– И зачем вы только это, Иван Авдеевич?..
– Что зачем?.. – крикнул Гроза.
– Зачем вы на съезде вообще выступали?., а уж если выступили, почему не отстаивали свою позицию, не боролись и ушли со скандалом? Уважаемый врач, старый практик и…
Гроза перебил вопросом.
– Какую резолюцию приняли?
– Резолюцию Невельского, почти единогласно.
– Вы голосовали?
Николай Сергеевич глянул в окошко, очень невесело, затем рассматривал огонек папиросы, – заговорил:
– Вы ведь Невельского давно знаете? – надо было начинать с этого, надо было разоблачать врага. Раз вы пошли против него, надо было драться всеми способами до конца, а не уходить со скандалом… да и не это главное…

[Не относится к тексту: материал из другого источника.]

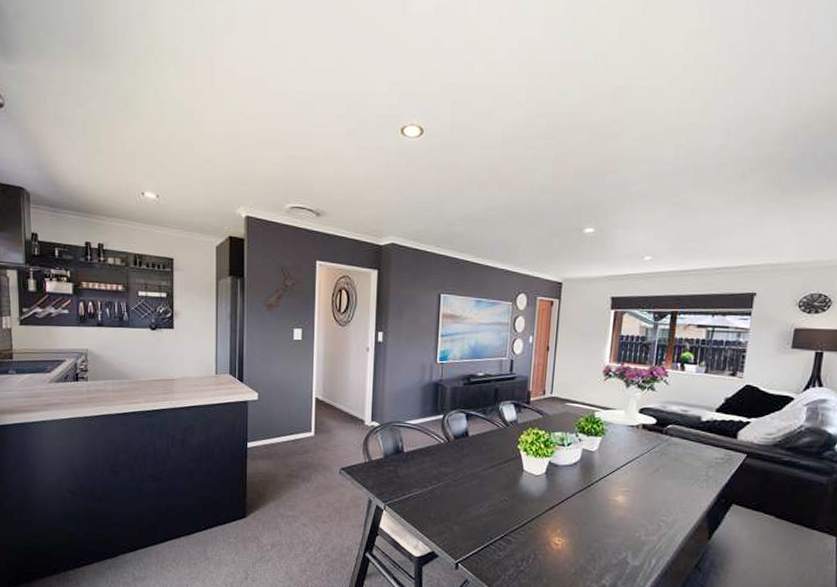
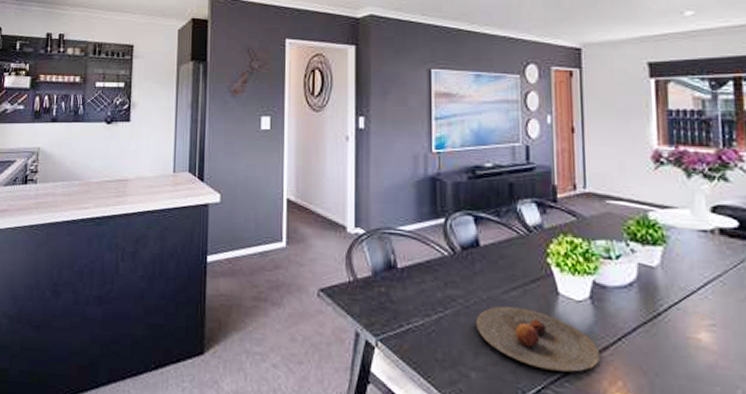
plate: none [460,480,547,524] -> present [475,306,599,372]

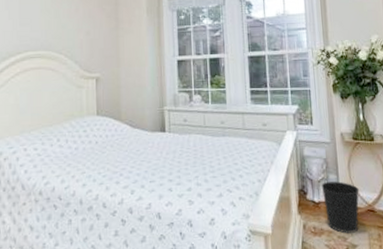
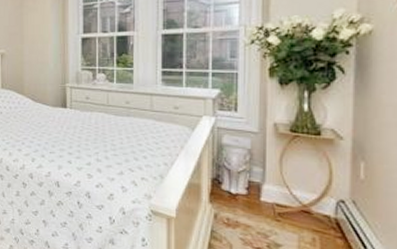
wastebasket: present [321,181,359,234] -> none [241,174,292,232]

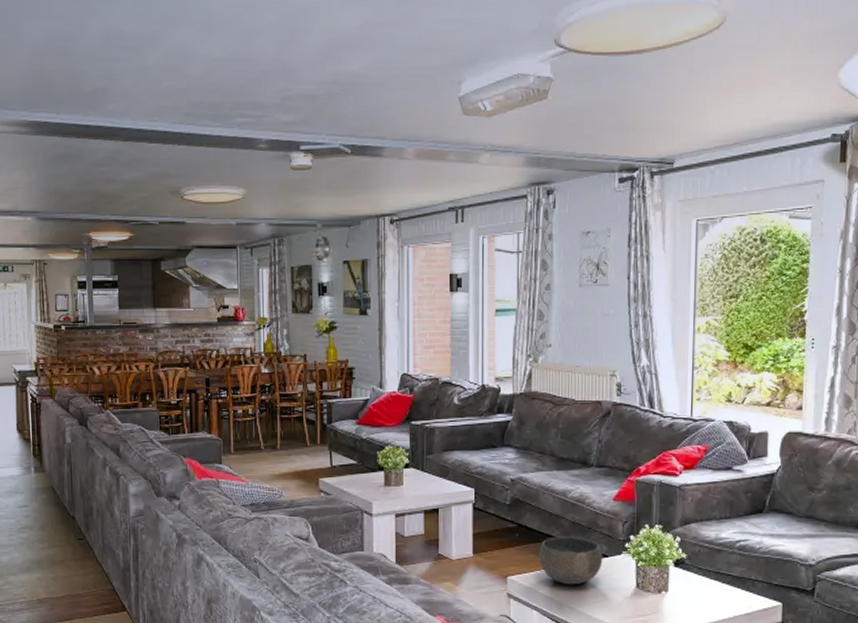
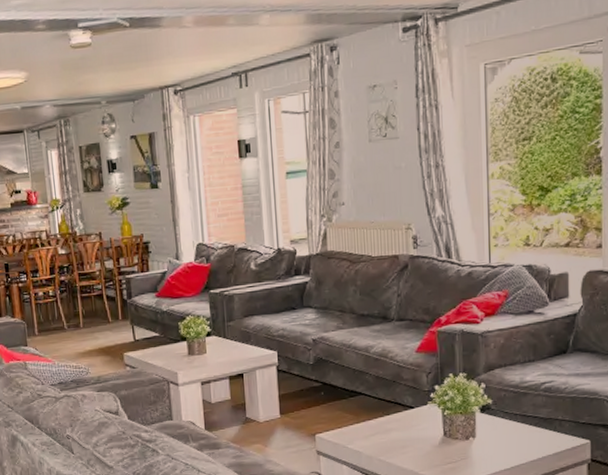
bowl: present [539,536,603,585] -> none [345,391,409,439]

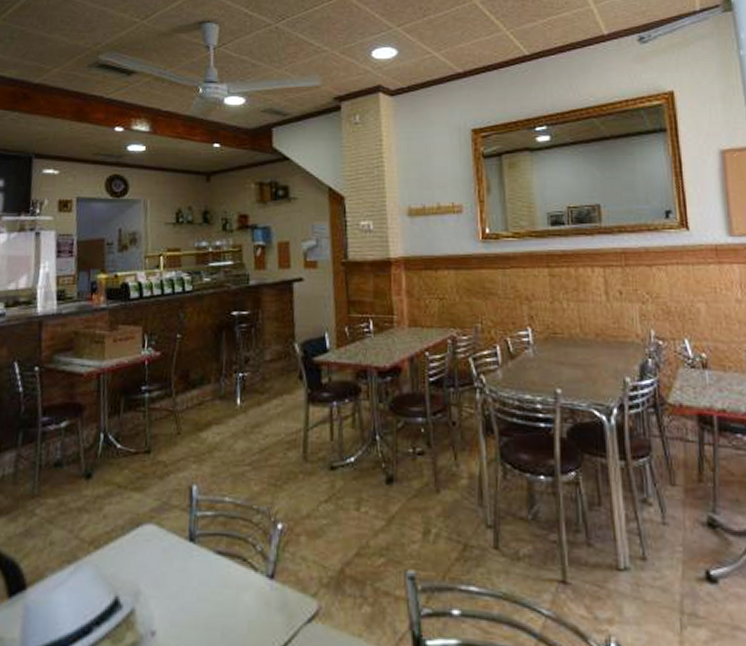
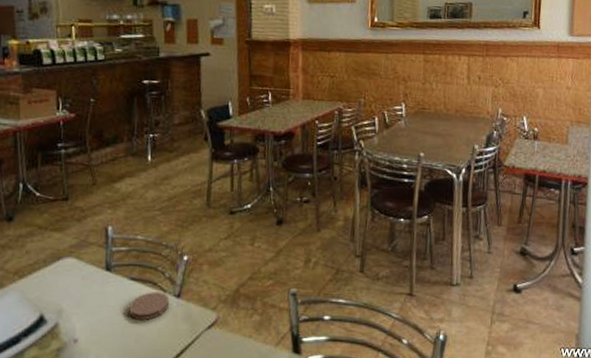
coaster: none [215,570,262,608] -> present [129,292,170,320]

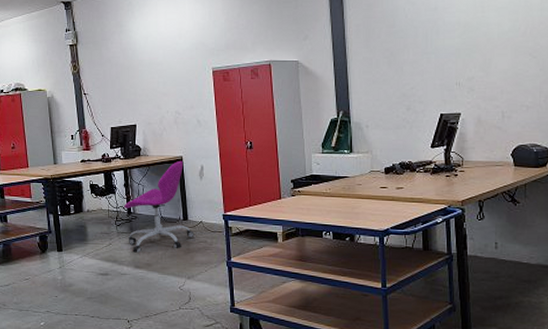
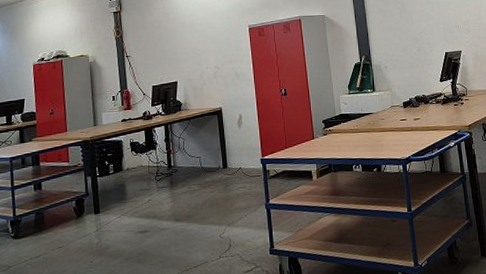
office chair: present [123,160,194,253] -> none [163,111,234,206]

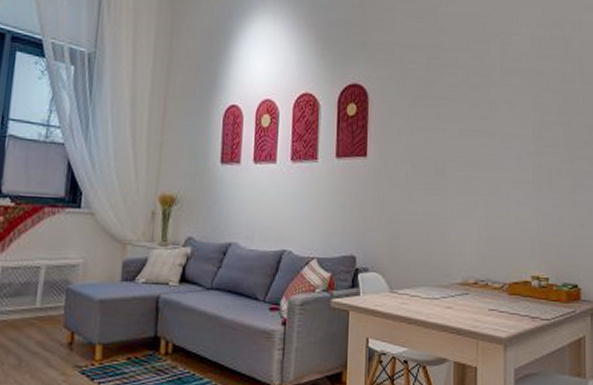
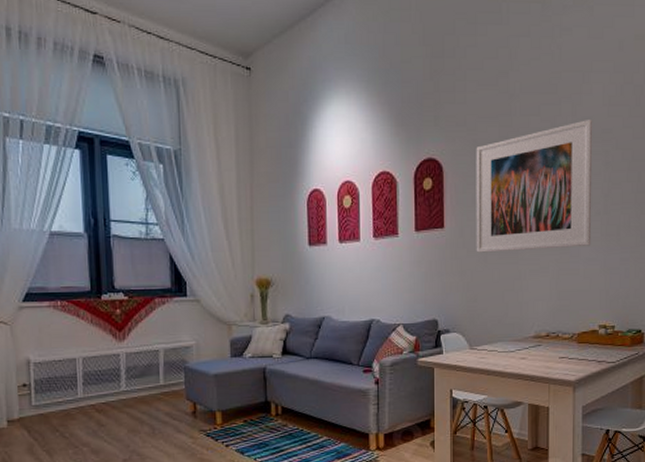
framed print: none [400,59,523,189] -> present [476,118,593,253]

– А что главное? – строго спросил Гроза, сел на постели, крякнул, заворчал: – Невельского я знаю четверть века, принципиально считаю его предателем, не подаю ему руки и разговаривать с ним не желаю, тем паче дискутировать, – но лично я не предатель и не доносчик, и доносить на Невельского я не намерен. – Глаза старика стали печальными. – Вы голосовали, – за? – Но скажите мне сейчас, здесь, наедине, начистоту, – разве я сказал неправду? – разве мы справимся с эпизоотиями в пять лет?!
– Конечно, правду!., если не все, то большинство это понимает…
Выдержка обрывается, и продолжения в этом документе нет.